--- START ---

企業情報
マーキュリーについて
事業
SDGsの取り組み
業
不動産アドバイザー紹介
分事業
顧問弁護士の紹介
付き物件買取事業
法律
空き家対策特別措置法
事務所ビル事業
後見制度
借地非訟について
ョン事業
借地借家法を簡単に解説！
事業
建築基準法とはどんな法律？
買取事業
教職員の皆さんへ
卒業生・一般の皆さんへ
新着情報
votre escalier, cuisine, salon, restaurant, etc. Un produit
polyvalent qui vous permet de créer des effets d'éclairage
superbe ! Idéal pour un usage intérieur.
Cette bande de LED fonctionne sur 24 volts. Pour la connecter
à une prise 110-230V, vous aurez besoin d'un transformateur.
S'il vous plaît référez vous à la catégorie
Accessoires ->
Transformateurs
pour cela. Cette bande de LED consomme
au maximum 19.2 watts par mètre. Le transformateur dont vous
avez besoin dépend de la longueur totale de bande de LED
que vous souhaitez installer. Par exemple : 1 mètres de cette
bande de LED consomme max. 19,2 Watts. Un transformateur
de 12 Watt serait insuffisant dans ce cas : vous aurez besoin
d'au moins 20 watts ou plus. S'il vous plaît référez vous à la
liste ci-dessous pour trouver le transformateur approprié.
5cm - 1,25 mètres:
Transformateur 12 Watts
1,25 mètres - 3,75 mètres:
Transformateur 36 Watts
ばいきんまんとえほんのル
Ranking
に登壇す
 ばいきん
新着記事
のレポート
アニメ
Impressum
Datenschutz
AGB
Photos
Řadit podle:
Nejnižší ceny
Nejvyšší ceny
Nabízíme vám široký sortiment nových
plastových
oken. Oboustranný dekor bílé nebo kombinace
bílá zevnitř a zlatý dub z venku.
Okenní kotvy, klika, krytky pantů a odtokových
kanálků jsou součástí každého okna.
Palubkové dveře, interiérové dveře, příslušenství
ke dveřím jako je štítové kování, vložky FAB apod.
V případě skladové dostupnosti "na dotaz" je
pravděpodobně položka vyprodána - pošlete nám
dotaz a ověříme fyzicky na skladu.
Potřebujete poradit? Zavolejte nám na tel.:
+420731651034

--- END ---

Write out, unaltered, the lines from the opening of the listing through the line that includes "avez besoin dépend".

企業情報
マーキュリーについて
事業
SDGsの取り組み
業
不動産アドバイザー紹介
分事業
顧問弁護士の紹介
付き物件買取事業
法律
空き家対策特別措置法
事務所ビル事業
後見制度
借地非訟について
ョン事業
借地借家法を簡単に解説！
事業
建築基準法とはどんな法律？
買取事業
教職員の皆さんへ
卒業生・一般の皆さんへ
新着情報
votre escalier, cuisine, salon, restaurant, etc. Un produit
polyvalent qui vous permet de créer des effets d'éclairage
superbe ! Idéal pour un usage intérieur.
Cette bande de LED fonctionne sur 24 volts. Pour la connecter
à une prise 110-230V, vous aurez besoin d'un transformateur.
S'il vous plaît référez vous à la catégorie
Accessoires ->
Transformateurs
pour cela. Cette bande de LED consomme
au maximum 19.2 watts par mètre. Le transformateur dont vous
avez besoin dépend de la longueur totale de bande de LED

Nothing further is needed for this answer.